When I heard of the atrocities happening in Mosul this past week, I couldn’t believe it. I still can’t. This is happening in our world today? I know there are bad things happening all of the time. I know there is evil. But I couldn’t wrap my mind around such brutality, such fierce evil.
After the initial shock and sending up prayers, I kept thinking, “What else can I do about this? How can little, insignificant me help these vulnerable people?” Thankfully The Anchoress already wrote up five ways we can do something. And we should do them, ever single one of them.
But then there was another thing that kept coming back to mind. I read this:
Not only was he forced to deny his faith, he still suffered death. And I think of my patron, Joan of Arc, who, agreed to abjure, though she later rescinded.
When I was younger I was filled with zeal for my faith. In my youth I knew that I would say yes to martyrdom. I might have even prayed for the grace to be a martyr, to prove my love to Christ. I look back at that zeal and though, still faithful to Christ and the Church, I am not as ‘excited’ about the thought of martyrdom as I was years ago. It’s difficult enough for me to hold my tongue when someone cuts in front of me or remain patient when waiting for someone for more than five minutes. So much for martyrdom! What makes me think that I could have the strength, courage and faith to endure what so many Saints have done before us? I believe that there is grace present in martyrdom, but there is also cooperation with that grace.
In my youth I was certain that I would have the strength and faith needed, but now I don’t know what I would do. I would hope that I would not denounce Christ. I pray for the grace and faith to remain steadfast. But I can’t really say. Just like one can’t really say what they would do when they face any trial.
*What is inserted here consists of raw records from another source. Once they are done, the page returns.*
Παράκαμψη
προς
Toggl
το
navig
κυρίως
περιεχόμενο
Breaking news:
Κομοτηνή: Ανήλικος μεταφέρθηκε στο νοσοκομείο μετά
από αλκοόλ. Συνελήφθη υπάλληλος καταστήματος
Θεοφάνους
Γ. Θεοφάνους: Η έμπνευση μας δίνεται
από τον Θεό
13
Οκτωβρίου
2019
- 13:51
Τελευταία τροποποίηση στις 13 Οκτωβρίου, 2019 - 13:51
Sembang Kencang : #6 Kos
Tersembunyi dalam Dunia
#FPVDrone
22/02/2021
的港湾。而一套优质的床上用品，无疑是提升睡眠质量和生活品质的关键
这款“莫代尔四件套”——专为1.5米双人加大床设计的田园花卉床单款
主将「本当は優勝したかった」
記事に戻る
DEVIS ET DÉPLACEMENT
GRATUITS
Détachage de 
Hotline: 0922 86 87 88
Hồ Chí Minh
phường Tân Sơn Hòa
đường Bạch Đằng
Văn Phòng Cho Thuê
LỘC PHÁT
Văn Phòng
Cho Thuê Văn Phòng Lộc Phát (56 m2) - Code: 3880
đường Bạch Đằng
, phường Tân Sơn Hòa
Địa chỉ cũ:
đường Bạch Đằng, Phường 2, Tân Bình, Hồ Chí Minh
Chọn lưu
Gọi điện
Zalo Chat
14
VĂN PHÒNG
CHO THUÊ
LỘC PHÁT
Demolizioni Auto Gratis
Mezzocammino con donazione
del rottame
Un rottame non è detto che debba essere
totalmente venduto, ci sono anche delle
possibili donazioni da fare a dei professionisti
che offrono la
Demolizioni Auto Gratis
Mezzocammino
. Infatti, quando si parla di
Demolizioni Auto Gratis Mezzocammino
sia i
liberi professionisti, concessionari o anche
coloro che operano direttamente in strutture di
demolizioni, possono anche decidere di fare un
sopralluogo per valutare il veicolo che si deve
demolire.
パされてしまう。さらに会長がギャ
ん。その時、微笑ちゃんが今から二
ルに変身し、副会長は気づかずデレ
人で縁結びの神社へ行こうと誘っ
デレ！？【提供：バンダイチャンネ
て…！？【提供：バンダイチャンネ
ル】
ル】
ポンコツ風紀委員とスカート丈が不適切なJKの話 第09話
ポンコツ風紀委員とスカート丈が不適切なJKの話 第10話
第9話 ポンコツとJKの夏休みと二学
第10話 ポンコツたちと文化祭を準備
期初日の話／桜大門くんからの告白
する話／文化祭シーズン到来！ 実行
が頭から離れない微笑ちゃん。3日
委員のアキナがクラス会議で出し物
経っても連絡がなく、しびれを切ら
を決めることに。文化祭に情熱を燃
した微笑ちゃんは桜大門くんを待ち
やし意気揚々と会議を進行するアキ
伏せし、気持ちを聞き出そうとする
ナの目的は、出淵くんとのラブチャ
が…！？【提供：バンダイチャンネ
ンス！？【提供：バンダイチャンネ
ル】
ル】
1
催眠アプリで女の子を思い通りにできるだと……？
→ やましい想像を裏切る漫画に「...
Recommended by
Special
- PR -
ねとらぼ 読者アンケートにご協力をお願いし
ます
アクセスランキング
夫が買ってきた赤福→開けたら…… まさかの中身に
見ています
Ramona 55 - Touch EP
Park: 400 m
When I was a teenager, I was the first responder to a car accident. I reacted a lot more calmly and systematically than I ever thought I would, especially at the young age of 17. But three weeks ago when a hornet’s nest went ballistic on my two nieces, my nephew, and me, I was in a complete panic, screaming, “Run for your lives, run as fast as you can!” while grabbing the youngest. When I got inside the house I threw the kid down and in a barely coherent manner yelled for my sister’s help. I could have handled the situation a lot better than I did. But it just goes to show, you don’t know what you will do in certain circumstances.
A few years ago a friend of mine told me that Francis Cardinal George, was quoted as saying:
“I expect to die in bed, my successor will die in prison and his successor will die a martyr in the public square. His successor will pick up the shards of a ruined society and slowly help rebuild civilization, as the church has done so often in human history.”
Read more: http://www.ncregister.com/blog/tim-drake/the-myth-and-the-reality-of-ill-die-in-my-bed#ixzz3A7E9YM1o
If martyrdom does not happen in our lifetime, it very well could for our children or grandchildren. It’s a serious thing to consider and makes me want to pray more and grow closer to Christ in the Sacraments, especially Reconciliation and the Eucharist. It also makes me want to teach the children around me and help them to grow in their faith.
Pondering the idea and the possibility of martyrdom also reminds me to die to myself daily. Each day there are ways I can be a little martyr to my selfishness, my pride, my sin that goes before me. Perhaps by learning to do so, if faced with the possibility of martyrdom, we may then have the strength and faith to unequivocally proclaim Christ and die for him.
Read the Anchoress’s post; fast, pray, write and give. But also pray that our brothers in sisters in Christ, those being persecuted mercilessly at the hands of Satan may have the strength and faith to give the supreme witness to the truth of the faith.